• **PROBLEM DETAILS**
Your response should consist solely of the records, written out exactly.

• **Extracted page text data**
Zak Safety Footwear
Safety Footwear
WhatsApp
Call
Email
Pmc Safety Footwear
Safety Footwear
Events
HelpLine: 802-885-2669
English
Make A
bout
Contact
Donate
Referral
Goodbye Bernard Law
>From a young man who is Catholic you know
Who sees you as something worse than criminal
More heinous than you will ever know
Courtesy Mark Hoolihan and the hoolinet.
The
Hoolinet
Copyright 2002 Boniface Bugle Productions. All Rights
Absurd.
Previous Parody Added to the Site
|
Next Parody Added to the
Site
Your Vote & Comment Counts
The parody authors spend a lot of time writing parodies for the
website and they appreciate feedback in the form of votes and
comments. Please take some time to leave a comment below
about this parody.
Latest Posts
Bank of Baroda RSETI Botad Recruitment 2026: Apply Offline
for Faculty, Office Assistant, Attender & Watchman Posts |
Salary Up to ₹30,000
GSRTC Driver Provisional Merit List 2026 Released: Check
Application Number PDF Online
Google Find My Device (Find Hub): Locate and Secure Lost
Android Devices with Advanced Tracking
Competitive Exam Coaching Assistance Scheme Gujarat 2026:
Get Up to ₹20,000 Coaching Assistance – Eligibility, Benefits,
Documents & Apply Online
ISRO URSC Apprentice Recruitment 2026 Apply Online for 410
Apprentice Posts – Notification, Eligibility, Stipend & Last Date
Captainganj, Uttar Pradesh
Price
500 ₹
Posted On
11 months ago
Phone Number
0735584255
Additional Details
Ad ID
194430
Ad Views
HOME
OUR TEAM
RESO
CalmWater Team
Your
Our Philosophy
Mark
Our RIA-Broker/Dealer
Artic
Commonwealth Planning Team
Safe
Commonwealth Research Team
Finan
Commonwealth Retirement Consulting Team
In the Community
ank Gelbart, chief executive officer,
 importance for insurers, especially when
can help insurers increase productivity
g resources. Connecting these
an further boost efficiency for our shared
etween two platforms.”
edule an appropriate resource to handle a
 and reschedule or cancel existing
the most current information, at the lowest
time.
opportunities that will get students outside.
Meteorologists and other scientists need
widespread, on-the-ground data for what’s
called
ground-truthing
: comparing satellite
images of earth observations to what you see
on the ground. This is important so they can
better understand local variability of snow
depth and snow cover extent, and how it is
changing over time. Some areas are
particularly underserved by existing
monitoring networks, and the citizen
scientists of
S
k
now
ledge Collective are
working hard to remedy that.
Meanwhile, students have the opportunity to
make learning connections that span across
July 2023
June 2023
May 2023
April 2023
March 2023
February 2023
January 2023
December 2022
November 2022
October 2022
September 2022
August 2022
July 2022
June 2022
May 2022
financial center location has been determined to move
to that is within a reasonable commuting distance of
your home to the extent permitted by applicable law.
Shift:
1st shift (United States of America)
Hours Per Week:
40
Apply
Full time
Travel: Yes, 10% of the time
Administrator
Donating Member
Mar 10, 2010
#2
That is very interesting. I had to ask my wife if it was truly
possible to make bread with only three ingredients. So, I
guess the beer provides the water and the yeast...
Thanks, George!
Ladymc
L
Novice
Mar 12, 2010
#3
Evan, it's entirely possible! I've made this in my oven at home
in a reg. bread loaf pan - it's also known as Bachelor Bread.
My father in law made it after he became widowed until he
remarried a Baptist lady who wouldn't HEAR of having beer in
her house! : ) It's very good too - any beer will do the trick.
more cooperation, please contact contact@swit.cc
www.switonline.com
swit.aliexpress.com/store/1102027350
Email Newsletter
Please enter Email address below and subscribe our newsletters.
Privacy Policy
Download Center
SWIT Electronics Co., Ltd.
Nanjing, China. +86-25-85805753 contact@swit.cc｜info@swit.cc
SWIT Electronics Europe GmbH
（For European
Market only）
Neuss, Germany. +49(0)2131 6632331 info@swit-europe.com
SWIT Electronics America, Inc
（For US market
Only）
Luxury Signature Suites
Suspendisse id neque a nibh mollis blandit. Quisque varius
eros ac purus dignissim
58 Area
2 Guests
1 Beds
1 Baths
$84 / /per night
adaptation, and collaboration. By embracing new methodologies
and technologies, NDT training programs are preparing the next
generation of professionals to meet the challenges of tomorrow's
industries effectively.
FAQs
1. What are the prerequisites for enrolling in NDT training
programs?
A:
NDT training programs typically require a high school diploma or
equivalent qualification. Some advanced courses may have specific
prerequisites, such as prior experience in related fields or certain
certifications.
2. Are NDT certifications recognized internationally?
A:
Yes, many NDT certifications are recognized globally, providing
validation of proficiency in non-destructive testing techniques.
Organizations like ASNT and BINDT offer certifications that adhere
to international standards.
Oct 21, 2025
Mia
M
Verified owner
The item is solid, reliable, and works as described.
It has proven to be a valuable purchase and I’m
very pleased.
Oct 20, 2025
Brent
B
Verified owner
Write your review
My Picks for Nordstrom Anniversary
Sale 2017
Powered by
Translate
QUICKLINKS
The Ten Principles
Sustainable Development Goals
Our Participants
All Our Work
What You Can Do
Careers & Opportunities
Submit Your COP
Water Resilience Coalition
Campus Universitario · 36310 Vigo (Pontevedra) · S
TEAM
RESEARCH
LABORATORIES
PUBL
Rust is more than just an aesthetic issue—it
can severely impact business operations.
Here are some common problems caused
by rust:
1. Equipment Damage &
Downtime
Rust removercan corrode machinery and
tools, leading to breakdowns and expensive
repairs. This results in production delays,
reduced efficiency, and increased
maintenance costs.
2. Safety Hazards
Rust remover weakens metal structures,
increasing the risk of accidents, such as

• **YOUR SOLUTION**
Zak Safety Footwear
Safety Footwear
WhatsApp
Call
Email
Pmc Safety Footwear
Safety Footwear
Events
HelpLine: 802-885-2669
English
Make A
bout
Contact
Donate
Referral
Goodbye Bernard Law
>From a young man who is Catholic you know
Who sees you as something worse than criminal
More heinous than you will ever know
Courtesy Mark Hoolihan and the hoolinet.
The
Hoolinet
Copyright 2002 Boniface Bugle Productions. All Rights
Absurd.
Previous Parody Added to the Site
|
Next Parody Added to the
Site
Your Vote & Comment Counts
The parody authors spend a lot of time writing parodies for the
website and they appreciate feedback in the form of votes and
comments. Please take some time to leave a comment below
about this parody.
Latest Posts
Bank of Baroda RSETI Botad Recruitment 2026: Apply Offline
for Faculty, Office Assistant, Attender & Watchman Posts |
Salary Up to ₹30,000
GSRTC Driver Provisional Merit List 2026 Released: Check
Application Number PDF Online
Google Find My Device (Find Hub): Locate and Secure Lost
Android Devices with Advanced Tracking
Competitive Exam Coaching Assistance Scheme Gujarat 2026:
Get Up to ₹20,000 Coaching Assistance – Eligibility, Benefits,
Documents & Apply Online
ISRO URSC Apprentice Recruitment 2026 Apply Online for 410
Apprentice Posts – Notification, Eligibility, Stipend & Last Date
Captainganj, Uttar Pradesh
Price
500 ₹
Posted On
11 months ago
Phone Number
0735584255
Additional Details
Ad ID
194430
Ad Views
HOME
OUR TEAM
RESO
CalmWater Team
Your
Our Philosophy
Mark
Our RIA-Broker/Dealer
Artic
Commonwealth Planning Team
Safe
Commonwealth Research Team
Finan
Commonwealth Retirement Consulting Team
In the Community
ank Gelbart, chief executive officer,
 importance for insurers, especially when
can help insurers increase productivity
g resources. Connecting these
an further boost efficiency for our shared
etween two platforms.”
edule an appropriate resource to handle a
 and reschedule or cancel existing
the most current information, at the lowest
time.
opportunities that will get students outside.
Meteorologists and other scientists need
widespread, on-the-ground data for what’s
called
ground-truthing
: comparing satellite
images of earth observations to what you see
on the ground. This is important so they can
better understand local variability of snow
depth and snow cover extent, and how it is
changing over time. Some areas are
particularly underserved by existing
monitoring networks, and the citizen
scientists of
S
k
now
ledge Collective are
working hard to remedy that.
Meanwhile, students have the opportunity to
make learning connections that span across
July 2023
June 2023
May 2023
April 2023
March 2023
February 2023
January 2023
December 2022
November 2022
October 2022
September 2022
August 2022
July 2022
June 2022
May 2022
financial center location has been determined to move
to that is within a reasonable commuting distance of
your home to the extent permitted by applicable law.
Shift:
1st shift (United States of America)
Hours Per Week:
40
Apply
Full time
Travel: Yes, 10% of the time
Administrator
Donating Member
Mar 10, 2010
#2
That is very interesting. I had to ask my wife if it was truly
possible to make bread with only three ingredients. So, I
guess the beer provides the water and the yeast...
Thanks, George!
Ladymc
L
Novice
Mar 12, 2010
#3
Evan, it's entirely possible! I've made this in my oven at home
in a reg. bread loaf pan - it's also known as Bachelor Bread.
My father in law made it after he became widowed until he
remarried a Baptist lady who wouldn't HEAR of having beer in
her house! : ) It's very good too - any beer will do the trick.
more cooperation, please contact contact@swit.cc
www.switonline.com
swit.aliexpress.com/store/1102027350
Email Newsletter
Please enter Email address below and subscribe our newsletters.
Privacy Policy
Download Center
SWIT Electronics Co., Ltd.
Nanjing, China. +86-25-85805753 contact@swit.cc｜info@swit.cc
SWIT Electronics Europe GmbH
（For European
Market only）
Neuss, Germany. +49(0)2131 6632331 info@swit-europe.com
SWIT Electronics America, Inc
（For US market
Only）
Luxury Signature Suites
Suspendisse id neque a nibh mollis blandit. Quisque varius
eros ac purus dignissim
58 Area
2 Guests
1 Beds
1 Baths
$84 / /per night
adaptation, and collaboration. By embracing new methodologies
and technologies, NDT training programs are preparing the next
generation of professionals to meet the challenges of tomorrow's
industries effectively.
FAQs
1. What are the prerequisites for enrolling in NDT training
programs?
A:
NDT training programs typically require a high school diploma or
equivalent qualification. Some advanced courses may have specific
prerequisites, such as prior experience in related fields or certain
certifications.
2. Are NDT certifications recognized internationally?
A:
Yes, many NDT certifications are recognized globally, providing
validation of proficiency in non-destructive testing techniques.
Organizations like ASNT and BINDT offer certifications that adhere
to international standards.
Oct 21, 2025
Mia
M
Verified owner
The item is solid, reliable, and works as described.
It has proven to be a valuable purchase and I’m
very pleased.
Oct 20, 2025
Brent
B
Verified owner
Write your review
My Picks for Nordstrom Anniversary
Sale 2017
Powered by
Translate
QUICKLINKS
The Ten Principles
Sustainable Development Goals
Our Participants
All Our Work
What You Can Do
Careers & Opportunities
Submit Your COP
Water Resilience Coalition
Campus Universitario · 36310 Vigo (Pontevedra) · S
TEAM
RESEARCH
LABORATORIES
PUBL
Rust is more than just an aesthetic issue—it
can severely impact business operations.
Here are some common problems caused
by rust:
1. Equipment Damage &
Downtime
Rust removercan corrode machinery and
tools, leading to breakdowns and expensive
repairs. This results in production delays,
reduced efficiency, and increased
maintenance costs.
2. Safety Hazards
Rust remover weakens metal structures,
increasing the risk of accidents, such as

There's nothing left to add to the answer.